Wiki-Macher sind eine wissensdurstige und emsige Spezies Mensch. "Die Arbeit erweitert furchtbar das Allgemeinwissen", erklärt Florian Dreyer (18) alias "Der Unfassbare". Er ist Schüler des Krefelder Fichte-Gymnasiums und einer der jüngsten Macher. Florian hat lokale Artikel über Museen, Garküchen oder die Modenschau seiner Heimatstadt geschrieben. Wie Addicks stellt er auch Fotos ins Netz und bastelt Landkarten mit Photoshop.

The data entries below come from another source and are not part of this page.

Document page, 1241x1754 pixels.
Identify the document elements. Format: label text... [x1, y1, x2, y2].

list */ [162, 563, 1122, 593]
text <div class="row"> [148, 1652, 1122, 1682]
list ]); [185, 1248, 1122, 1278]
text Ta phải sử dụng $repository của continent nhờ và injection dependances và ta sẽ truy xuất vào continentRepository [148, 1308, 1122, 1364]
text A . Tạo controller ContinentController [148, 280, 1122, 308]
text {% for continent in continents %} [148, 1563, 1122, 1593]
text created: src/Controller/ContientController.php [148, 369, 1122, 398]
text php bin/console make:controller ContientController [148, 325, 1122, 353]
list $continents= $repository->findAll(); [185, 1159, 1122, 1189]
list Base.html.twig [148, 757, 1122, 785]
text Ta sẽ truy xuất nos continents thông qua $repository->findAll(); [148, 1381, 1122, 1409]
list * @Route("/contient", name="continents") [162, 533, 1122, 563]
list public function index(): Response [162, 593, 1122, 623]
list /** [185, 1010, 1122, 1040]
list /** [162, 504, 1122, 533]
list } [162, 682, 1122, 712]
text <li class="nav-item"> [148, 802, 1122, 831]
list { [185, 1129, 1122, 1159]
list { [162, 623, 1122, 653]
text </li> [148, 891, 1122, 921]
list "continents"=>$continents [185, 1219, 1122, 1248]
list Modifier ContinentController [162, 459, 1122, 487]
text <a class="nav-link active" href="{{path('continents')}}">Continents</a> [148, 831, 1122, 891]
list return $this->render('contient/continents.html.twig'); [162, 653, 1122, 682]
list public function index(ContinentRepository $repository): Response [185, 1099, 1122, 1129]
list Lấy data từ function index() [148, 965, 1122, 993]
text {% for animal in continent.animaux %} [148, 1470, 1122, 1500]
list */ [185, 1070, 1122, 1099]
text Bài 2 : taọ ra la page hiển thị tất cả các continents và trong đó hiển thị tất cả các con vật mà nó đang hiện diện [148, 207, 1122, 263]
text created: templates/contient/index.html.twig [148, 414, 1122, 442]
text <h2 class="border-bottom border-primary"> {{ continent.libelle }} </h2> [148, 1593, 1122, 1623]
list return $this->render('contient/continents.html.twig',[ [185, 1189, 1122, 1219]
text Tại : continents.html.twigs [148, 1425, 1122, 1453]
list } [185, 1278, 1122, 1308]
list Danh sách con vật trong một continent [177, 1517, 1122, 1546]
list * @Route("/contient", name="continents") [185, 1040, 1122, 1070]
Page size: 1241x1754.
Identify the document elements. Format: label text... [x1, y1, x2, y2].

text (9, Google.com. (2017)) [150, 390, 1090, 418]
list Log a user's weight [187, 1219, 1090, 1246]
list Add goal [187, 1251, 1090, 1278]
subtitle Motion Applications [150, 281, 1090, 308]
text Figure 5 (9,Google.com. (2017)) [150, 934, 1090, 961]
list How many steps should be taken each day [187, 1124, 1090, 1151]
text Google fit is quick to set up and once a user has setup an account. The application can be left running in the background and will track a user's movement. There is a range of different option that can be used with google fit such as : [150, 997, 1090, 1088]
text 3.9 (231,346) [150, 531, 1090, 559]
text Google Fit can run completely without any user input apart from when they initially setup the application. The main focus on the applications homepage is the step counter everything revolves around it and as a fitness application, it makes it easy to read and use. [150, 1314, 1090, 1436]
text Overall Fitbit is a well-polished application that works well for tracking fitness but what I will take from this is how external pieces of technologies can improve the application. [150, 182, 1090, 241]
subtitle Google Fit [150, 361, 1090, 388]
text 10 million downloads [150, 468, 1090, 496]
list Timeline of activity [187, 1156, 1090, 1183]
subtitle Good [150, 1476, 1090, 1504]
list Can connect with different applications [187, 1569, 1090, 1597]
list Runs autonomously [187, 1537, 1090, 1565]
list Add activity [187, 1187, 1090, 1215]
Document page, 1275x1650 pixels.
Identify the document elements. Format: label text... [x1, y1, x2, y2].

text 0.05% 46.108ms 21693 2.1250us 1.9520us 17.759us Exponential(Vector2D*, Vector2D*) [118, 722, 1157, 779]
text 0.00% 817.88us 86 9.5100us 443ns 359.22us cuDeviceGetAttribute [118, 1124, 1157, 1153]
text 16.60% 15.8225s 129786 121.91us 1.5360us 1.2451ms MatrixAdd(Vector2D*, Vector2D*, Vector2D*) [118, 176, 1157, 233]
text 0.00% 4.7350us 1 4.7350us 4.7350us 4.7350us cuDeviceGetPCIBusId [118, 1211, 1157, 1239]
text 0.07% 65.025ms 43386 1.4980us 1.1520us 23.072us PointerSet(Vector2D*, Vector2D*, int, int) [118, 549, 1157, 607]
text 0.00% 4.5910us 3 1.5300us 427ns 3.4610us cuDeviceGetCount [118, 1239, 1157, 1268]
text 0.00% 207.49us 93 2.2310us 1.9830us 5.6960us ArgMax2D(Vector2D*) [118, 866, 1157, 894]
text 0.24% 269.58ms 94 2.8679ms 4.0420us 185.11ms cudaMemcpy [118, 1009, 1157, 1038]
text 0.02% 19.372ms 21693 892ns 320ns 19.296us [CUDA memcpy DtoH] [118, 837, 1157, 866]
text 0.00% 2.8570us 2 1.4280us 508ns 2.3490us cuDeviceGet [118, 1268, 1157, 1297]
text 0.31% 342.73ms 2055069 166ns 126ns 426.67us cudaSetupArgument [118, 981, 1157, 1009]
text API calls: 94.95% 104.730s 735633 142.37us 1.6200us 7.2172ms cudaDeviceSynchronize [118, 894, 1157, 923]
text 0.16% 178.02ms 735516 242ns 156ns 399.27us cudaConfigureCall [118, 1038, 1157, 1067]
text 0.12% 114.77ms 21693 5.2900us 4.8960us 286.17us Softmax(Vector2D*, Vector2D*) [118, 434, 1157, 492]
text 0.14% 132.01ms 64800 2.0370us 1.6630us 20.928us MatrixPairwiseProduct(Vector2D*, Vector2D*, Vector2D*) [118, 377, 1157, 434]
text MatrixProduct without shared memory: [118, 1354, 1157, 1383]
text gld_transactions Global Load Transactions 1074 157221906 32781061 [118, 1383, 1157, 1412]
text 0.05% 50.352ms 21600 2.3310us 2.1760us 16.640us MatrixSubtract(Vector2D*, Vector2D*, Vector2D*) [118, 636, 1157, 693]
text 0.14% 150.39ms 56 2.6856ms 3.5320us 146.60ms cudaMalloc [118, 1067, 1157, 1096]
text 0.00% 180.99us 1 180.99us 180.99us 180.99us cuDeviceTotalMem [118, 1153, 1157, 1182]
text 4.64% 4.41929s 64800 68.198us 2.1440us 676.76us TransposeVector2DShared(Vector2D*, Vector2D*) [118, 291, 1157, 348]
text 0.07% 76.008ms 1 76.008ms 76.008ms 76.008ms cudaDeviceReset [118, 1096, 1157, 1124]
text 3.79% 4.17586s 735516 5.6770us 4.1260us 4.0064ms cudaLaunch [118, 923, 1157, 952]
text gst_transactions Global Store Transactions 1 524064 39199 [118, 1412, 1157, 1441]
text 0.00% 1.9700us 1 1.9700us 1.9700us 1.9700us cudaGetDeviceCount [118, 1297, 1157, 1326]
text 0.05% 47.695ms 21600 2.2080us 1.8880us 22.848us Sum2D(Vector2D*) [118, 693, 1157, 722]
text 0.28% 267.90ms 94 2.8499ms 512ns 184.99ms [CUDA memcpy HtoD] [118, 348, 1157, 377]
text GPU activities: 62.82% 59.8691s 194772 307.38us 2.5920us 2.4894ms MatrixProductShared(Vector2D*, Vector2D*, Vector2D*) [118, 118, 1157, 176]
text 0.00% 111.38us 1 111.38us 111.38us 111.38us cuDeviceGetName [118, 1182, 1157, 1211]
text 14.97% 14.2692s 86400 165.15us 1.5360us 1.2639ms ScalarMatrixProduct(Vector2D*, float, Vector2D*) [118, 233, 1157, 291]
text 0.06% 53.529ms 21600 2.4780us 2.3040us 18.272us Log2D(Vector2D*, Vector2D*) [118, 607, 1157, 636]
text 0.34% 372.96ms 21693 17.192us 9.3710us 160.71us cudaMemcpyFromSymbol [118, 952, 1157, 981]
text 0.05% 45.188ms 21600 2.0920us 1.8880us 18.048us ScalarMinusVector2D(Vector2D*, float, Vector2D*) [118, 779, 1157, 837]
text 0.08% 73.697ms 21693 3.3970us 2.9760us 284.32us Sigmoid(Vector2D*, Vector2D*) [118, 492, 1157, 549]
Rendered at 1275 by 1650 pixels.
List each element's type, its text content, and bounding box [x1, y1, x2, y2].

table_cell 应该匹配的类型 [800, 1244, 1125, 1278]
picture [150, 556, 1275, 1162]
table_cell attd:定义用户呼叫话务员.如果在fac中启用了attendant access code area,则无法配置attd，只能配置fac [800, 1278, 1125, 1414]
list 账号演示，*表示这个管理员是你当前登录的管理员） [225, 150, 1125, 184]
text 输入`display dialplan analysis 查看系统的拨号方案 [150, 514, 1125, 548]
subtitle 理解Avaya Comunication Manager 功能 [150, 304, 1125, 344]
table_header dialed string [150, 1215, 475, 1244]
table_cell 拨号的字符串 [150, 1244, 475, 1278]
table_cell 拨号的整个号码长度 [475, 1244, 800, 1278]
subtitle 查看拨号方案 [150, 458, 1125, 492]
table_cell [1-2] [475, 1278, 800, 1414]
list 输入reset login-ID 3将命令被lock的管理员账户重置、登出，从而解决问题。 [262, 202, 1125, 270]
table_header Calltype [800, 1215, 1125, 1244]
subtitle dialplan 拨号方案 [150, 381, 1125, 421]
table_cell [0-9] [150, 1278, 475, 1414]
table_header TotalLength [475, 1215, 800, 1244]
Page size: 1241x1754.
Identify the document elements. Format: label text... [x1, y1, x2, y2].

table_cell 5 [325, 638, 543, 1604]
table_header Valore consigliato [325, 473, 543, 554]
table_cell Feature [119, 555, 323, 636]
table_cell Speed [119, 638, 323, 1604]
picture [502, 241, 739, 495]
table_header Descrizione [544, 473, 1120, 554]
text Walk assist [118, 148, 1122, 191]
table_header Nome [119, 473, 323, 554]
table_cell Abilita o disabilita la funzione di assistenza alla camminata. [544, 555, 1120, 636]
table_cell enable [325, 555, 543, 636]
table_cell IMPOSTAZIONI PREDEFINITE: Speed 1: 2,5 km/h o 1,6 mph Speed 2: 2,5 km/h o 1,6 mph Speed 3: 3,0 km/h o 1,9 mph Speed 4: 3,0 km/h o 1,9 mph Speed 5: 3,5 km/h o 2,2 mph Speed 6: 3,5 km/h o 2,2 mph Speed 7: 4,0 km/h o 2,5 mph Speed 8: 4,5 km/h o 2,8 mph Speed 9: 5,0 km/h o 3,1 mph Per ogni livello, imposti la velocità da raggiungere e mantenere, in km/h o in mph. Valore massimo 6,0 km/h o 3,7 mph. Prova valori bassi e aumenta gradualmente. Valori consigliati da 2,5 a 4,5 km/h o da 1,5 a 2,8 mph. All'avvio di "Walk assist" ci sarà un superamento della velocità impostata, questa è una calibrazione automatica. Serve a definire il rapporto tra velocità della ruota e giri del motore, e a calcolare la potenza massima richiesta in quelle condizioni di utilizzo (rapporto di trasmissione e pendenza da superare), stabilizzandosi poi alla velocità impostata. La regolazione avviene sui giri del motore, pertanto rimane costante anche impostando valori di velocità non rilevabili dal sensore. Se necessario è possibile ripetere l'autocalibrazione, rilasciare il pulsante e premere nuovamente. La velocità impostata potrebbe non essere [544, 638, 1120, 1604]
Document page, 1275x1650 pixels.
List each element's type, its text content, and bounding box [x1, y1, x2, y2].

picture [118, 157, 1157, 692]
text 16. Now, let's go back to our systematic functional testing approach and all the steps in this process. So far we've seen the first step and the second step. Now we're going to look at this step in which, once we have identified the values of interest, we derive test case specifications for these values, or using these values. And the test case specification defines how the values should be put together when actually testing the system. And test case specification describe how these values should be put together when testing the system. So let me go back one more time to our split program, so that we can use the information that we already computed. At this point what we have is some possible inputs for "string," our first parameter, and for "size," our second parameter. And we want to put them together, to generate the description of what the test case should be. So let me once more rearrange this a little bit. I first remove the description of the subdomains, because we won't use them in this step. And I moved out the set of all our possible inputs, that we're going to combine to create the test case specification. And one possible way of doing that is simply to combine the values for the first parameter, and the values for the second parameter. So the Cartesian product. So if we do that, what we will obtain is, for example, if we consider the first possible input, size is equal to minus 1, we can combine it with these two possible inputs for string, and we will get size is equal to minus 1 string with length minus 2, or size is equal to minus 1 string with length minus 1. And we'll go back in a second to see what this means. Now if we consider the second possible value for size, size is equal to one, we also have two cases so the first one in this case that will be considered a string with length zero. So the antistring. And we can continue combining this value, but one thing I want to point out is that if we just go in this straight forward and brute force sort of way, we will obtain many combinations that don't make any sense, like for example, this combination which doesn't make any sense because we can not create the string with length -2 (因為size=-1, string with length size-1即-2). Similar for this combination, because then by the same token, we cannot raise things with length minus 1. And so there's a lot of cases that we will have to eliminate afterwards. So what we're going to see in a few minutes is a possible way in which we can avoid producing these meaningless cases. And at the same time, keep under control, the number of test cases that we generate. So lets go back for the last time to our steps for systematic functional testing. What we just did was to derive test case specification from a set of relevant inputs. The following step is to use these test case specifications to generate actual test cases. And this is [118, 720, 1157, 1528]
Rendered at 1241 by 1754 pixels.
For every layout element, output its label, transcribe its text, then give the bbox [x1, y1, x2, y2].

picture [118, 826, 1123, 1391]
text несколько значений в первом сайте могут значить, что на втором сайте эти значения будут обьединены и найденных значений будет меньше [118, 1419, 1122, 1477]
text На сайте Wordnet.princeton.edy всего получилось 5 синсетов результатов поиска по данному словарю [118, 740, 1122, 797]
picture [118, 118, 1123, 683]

Wikipedia-Stammtisch in Krefeld

Thomas Koenig (38), genannt Fossa, kann daran nicht teilnehmen. Er arbeitet zurzeit in England als Soziologie-Dozent an der Loughborough University. Als Wissenschaftler arbeitet er aus drei Gründen für Wikipedia: berufliches Interesse, Unterhaltung und Missionierungseifer. "Es stört mich, wenn Un- und Halbwahrheiten verbreitet werden", erklärt der Wissenschaftler. Seine Themen sind: Sekten, weil er darüber promoviert hat, Soziologie, ehemaliges Jugoslawien und Popmusik - sein Hobby.

König engagiert sich aber auch, weil er daraus Nutzen für die Soziologie ziehen will. Er plant Aufsätze über Wikipedia zu schreiben. "Das Thema ist in meinem Fach noch sehr unerforscht", sagt er.